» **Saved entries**
···
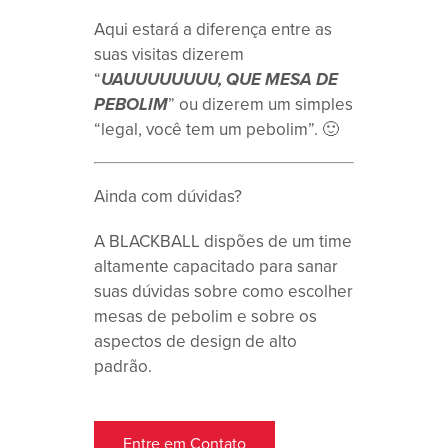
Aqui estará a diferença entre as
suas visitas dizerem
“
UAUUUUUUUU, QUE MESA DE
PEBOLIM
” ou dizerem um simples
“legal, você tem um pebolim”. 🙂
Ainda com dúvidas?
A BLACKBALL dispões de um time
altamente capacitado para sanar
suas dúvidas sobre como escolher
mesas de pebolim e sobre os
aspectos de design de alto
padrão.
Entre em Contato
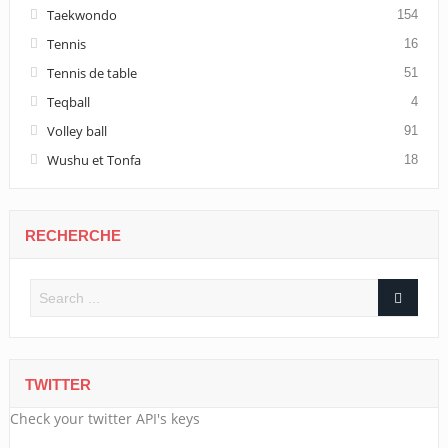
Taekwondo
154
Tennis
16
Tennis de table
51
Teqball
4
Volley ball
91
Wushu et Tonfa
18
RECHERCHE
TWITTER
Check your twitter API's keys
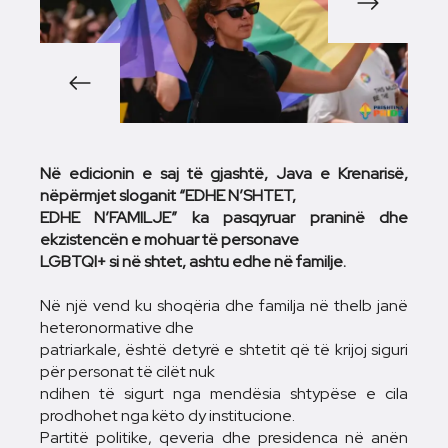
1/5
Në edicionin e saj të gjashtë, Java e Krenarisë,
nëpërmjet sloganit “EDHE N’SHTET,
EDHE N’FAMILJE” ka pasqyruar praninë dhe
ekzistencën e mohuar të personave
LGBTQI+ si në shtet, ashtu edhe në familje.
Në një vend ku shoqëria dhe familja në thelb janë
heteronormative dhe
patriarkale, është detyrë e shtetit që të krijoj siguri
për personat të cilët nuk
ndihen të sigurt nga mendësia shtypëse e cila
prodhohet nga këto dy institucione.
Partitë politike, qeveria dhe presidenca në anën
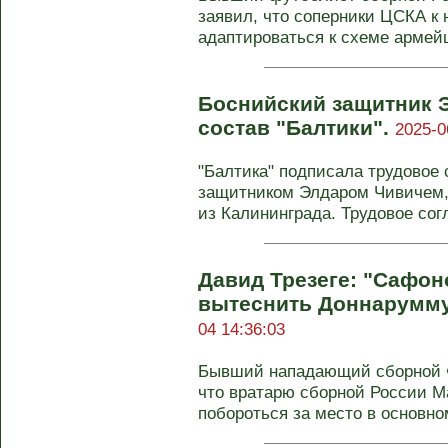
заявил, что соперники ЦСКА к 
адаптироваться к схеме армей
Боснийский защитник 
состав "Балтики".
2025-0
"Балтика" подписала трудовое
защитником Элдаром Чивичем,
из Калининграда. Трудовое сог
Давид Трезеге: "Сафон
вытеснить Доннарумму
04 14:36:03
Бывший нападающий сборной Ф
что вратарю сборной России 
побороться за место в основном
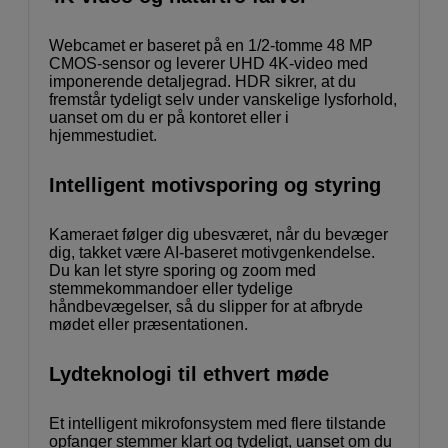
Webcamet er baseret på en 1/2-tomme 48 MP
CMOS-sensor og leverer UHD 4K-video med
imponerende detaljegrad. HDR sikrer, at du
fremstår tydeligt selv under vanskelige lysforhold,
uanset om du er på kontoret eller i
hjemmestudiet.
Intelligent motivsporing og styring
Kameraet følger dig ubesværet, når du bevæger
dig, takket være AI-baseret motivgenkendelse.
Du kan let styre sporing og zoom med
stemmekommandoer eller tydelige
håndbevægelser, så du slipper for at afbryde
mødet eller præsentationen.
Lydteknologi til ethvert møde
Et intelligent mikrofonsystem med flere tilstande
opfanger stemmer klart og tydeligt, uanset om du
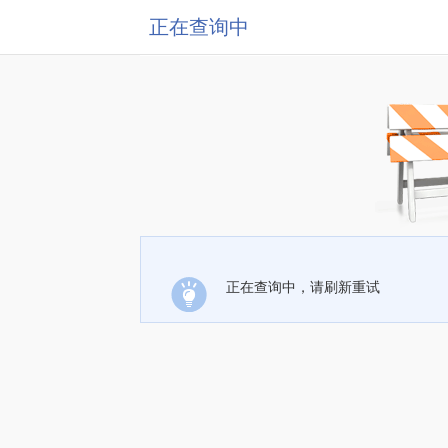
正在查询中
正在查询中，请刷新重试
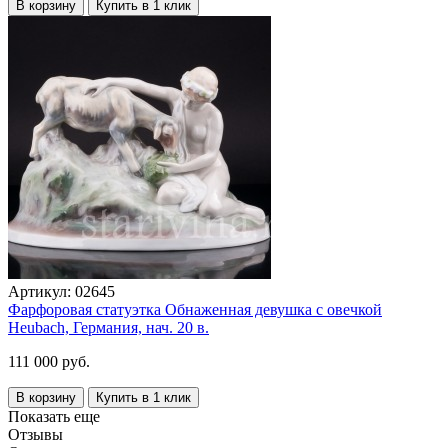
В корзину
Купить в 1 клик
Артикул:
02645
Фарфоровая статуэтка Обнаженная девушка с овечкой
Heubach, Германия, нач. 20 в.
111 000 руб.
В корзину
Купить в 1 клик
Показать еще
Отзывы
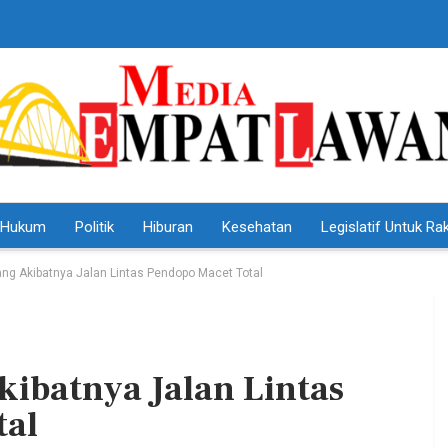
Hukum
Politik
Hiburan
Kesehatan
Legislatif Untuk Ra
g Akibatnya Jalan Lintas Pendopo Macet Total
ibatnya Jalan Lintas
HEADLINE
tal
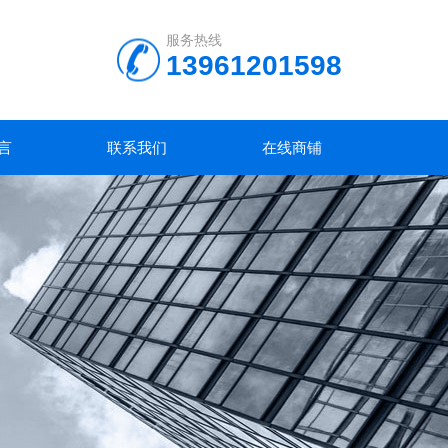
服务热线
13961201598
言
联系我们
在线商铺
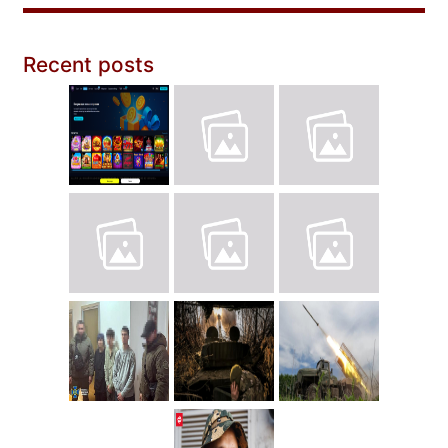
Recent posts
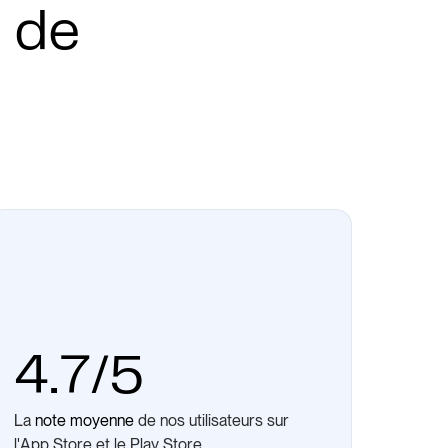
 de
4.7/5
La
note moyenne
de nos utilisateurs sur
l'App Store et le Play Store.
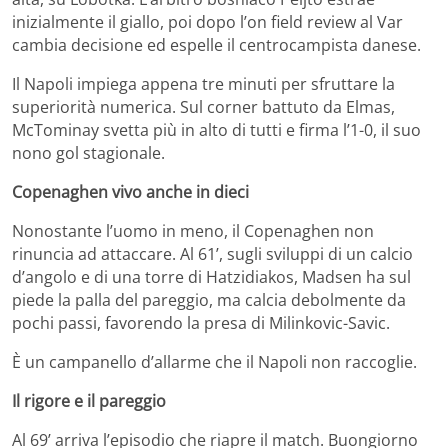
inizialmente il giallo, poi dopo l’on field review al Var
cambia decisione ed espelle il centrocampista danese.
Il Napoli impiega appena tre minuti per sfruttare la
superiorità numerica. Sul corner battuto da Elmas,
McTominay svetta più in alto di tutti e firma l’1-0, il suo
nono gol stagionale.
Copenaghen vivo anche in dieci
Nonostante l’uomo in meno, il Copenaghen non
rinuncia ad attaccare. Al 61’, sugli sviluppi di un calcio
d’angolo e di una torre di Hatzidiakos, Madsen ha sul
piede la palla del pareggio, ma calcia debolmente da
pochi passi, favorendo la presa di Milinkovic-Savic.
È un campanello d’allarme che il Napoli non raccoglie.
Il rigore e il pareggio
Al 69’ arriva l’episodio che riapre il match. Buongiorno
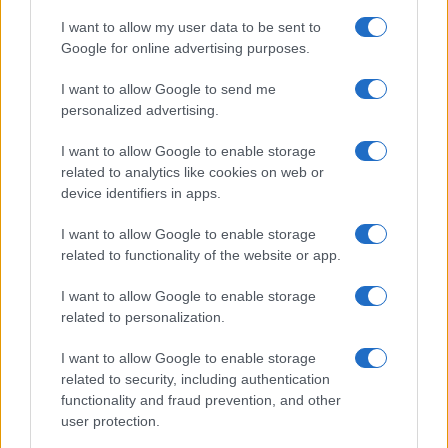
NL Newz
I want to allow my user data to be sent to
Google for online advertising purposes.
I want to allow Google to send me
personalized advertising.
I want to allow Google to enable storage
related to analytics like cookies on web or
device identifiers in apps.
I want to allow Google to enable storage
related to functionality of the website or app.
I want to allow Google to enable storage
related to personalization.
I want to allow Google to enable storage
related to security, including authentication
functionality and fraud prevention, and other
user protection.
···
» **THE TASK**
Reproduce everything in the saved entries above, from the very beginning down through the line containing "Check your twitter API's keys", both ends included. Omit the pictures.

» **ANSWER BELOW**
Aqui estará a diferença entre as
suas visitas dizerem
“
UAUUUUUUUU, QUE MESA DE
PEBOLIM
” ou dizerem um simples
“legal, você tem um pebolim”. 🙂
Ainda com dúvidas?
A BLACKBALL dispões de um time
altamente capacitado para sanar
suas dúvidas sobre como escolher
mesas de pebolim e sobre os
aspectos de design de alto
padrão.
Entre em Contato
Taekwondo
154
Tennis
16
Tennis de table
51
Teqball
4
Volley ball
91
Wushu et Tonfa
18
RECHERCHE
TWITTER
Check your twitter API's keys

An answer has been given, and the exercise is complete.